An exact copy of every entry is the answer here, with no pictures.

* **Working data**
========================================================================

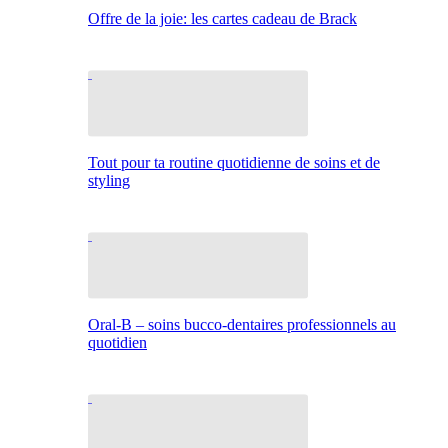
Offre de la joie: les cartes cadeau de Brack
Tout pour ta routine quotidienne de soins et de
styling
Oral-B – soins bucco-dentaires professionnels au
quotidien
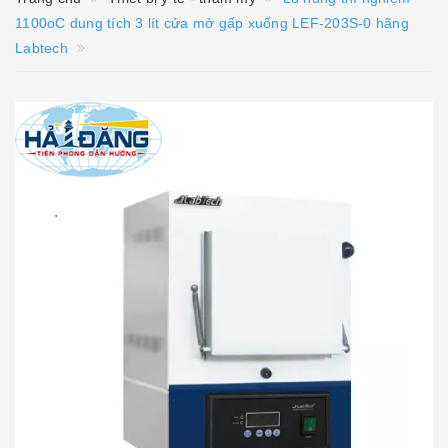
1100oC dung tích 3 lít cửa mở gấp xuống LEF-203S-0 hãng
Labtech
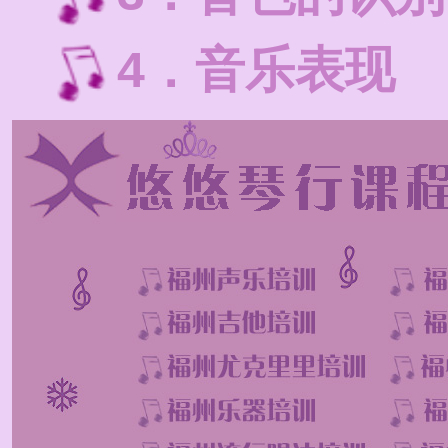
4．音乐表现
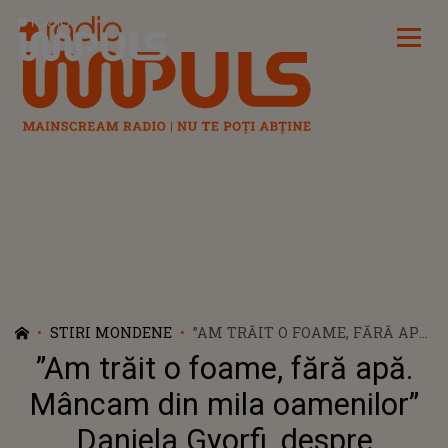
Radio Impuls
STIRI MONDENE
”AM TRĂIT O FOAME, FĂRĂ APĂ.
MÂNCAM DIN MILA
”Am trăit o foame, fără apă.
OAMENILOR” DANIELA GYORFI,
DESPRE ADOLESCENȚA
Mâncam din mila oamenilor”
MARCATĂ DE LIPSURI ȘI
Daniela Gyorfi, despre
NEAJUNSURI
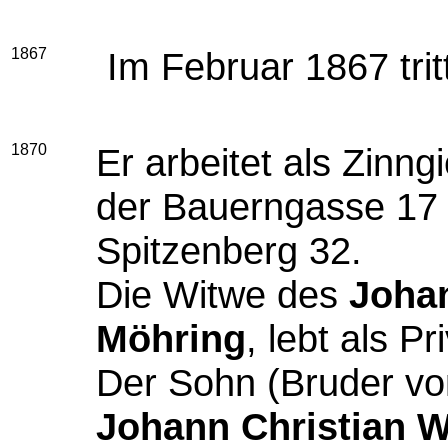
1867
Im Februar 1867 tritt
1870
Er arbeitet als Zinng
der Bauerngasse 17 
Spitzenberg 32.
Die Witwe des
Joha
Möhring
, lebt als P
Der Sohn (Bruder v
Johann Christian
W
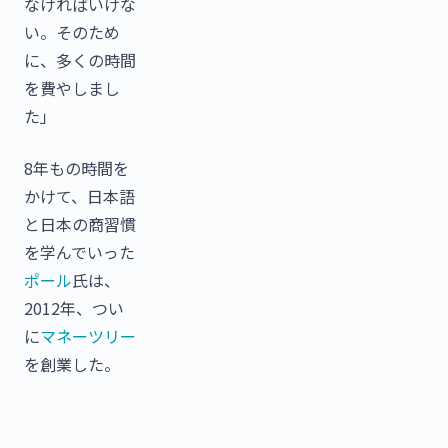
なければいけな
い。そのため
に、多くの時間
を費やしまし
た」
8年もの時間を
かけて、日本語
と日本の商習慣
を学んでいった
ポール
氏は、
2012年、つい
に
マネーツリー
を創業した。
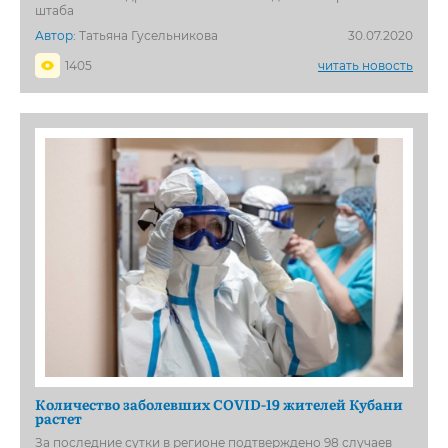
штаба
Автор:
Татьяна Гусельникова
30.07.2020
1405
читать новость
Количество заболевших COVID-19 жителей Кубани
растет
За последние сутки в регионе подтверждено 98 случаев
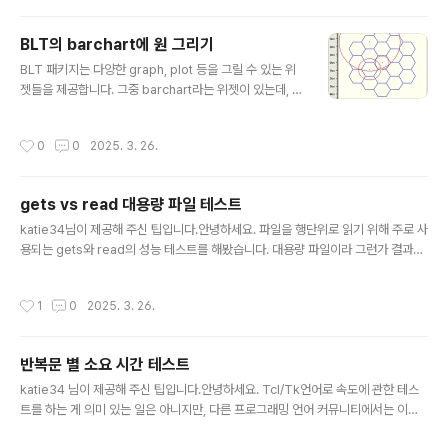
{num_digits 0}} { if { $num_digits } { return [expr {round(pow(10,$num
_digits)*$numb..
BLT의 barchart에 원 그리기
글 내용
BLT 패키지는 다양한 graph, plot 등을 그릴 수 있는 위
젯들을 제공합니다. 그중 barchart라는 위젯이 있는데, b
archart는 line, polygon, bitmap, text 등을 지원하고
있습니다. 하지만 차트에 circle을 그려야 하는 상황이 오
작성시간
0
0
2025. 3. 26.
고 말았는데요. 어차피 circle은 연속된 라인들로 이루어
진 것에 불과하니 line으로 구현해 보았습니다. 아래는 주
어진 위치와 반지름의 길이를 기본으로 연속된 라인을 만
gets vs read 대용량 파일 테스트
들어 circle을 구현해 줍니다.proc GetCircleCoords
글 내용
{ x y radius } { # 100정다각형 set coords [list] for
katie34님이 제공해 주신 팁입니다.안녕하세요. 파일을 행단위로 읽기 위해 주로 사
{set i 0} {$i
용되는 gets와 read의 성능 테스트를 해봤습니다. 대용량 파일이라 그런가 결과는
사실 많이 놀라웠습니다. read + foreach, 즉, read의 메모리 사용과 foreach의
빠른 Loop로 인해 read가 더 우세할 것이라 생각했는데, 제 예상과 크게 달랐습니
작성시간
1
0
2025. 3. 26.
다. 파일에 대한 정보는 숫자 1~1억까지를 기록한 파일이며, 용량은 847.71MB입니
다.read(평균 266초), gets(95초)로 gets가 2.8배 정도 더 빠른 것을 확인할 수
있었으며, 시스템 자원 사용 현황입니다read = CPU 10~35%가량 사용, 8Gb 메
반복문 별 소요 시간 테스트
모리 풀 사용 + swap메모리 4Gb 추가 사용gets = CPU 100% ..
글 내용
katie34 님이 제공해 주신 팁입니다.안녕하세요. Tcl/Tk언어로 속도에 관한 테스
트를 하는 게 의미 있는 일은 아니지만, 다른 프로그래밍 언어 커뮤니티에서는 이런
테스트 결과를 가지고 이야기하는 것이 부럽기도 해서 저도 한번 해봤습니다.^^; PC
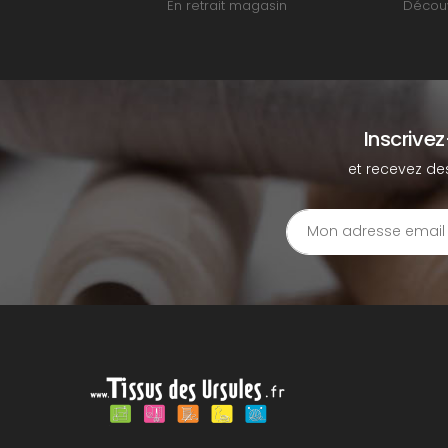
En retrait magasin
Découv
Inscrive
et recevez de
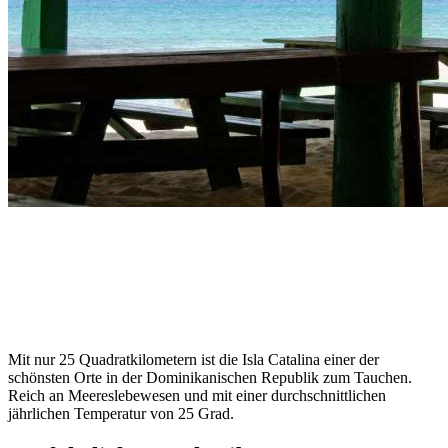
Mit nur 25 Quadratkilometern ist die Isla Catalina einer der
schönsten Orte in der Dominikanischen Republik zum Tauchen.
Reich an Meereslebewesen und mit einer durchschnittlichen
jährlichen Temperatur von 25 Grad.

========================================================================

* **Task answer**
Offre de la joie: les cartes cadeau de Brack
Tout pour ta routine quotidienne de soins et de
styling
Oral-B – soins bucco-dentaires professionnels au
quotidien
1100oC dung tích 3 lít cửa mở gấp xuống LEF-203S-0 hãng
Labtech
4．音乐表现
Radio Impuls
STIRI MONDENE
”AM TRĂIT O FOAME, FĂRĂ APĂ.
MÂNCAM DIN MILA
”Am trăit o foame, fără apă.
OAMENILOR” DANIELA GYORFI,
DESPRE ADOLESCENȚA
Mâncam din mila oamenilor”
MARCATĂ DE LIPSURI ȘI
Daniela Gyorfi, despre
NEAJUNSURI
1867
Im Februar 1867 tritt
1870
Er arbeitet als Zinng
der Bauerngasse 17 
Spitzenberg 32.
Die Witwe des
Joha
Möhring
, lebt als P
Der Sohn (Bruder v
Johann Christian
W
なければいけな
い。そのため
に、多くの時間
を費やしまし
た」
8年もの時間を
かけて、日本語
と日本の商習慣
を学んでいった
ポール
氏は、
2012年、つい
に
マネーツリー
を創業した。
штаба
Автор:
Татьяна Гусельникова
30.07.2020
1405
читать новость
Количество заболевших COVID-19 жителей Кубани
растет
За последние сутки в регионе подтверждено 98 случаев
{num_digits 0}} { if { $num_digits } { return [expr {round(pow(10,$num
_digits)*$numb..
BLT의 barchart에 원 그리기
글 내용
BLT 패키지는 다양한 graph, plot 등을 그릴 수 있는 위
젯들을 제공합니다. 그중 barchart라는 위젯이 있는데, b
archart는 line, polygon, bitmap, text 등을 지원하고
있습니다. 하지만 차트에 circle을 그려야 하는 상황이 오
작성시간
0
0
2025. 3. 26.
고 말았는데요. 어차피 circle은 연속된 라인들로 이루어
진 것에 불과하니 line으로 구현해 보았습니다. 아래는 주
어진 위치와 반지름의 길이를 기본으로 연속된 라인을 만
gets vs read 대용량 파일 테스트
들어 circle을 구현해 줍니다.proc GetCircleCoords
글 내용
{ x y radius } { # 100정다각형 set coords [list] for
katie34님이 제공해 주신 팁입니다.안녕하세요. 파일을 행단위로 읽기 위해 주로 사
{set i 0} {$i
용되는 gets와 read의 성능 테스트를 해봤습니다. 대용량 파일이라 그런가 결과는
사실 많이 놀라웠습니다. read + foreach, 즉, read의 메모리 사용과 foreach의
빠른 Loop로 인해 read가 더 우세할 것이라 생각했는데, 제 예상과 크게 달랐습니
작성시간
1
0
2025. 3. 26.
다. 파일에 대한 정보는 숫자 1~1억까지를 기록한 파일이며, 용량은 847.71MB입니
다.read(평균 266초), gets(95초)로 gets가 2.8배 정도 더 빠른 것을 확인할 수
있었으며, 시스템 자원 사용 현황입니다read = CPU 10~35%가량 사용, 8Gb 메
반복문 별 소요 시간 테스트
모리 풀 사용 + swap메모리 4Gb 추가 사용gets = CPU 100% ..
글 내용
katie34 님이 제공해 주신 팁입니다.안녕하세요. Tcl/Tk언어로 속도에 관한 테스
트를 하는 게 의미 있는 일은 아니지만, 다른 프로그래밍 언어 커뮤니티에서는 이런
테스트 결과를 가지고 이야기하는 것이 부럽기도 해서 저도 한번 해봤습니다.^^; PC
En retrait magasin
Découv
Inscrive
et recevez de
Mit nur 25 Quadratkilometern ist die Isla Catalina einer der
schönsten Orte in der Dominikanischen Republik zum Tauchen.
Reich an Meereslebewesen und mit einer durchschnittlichen
jährlichen Temperatur von 25 Grad.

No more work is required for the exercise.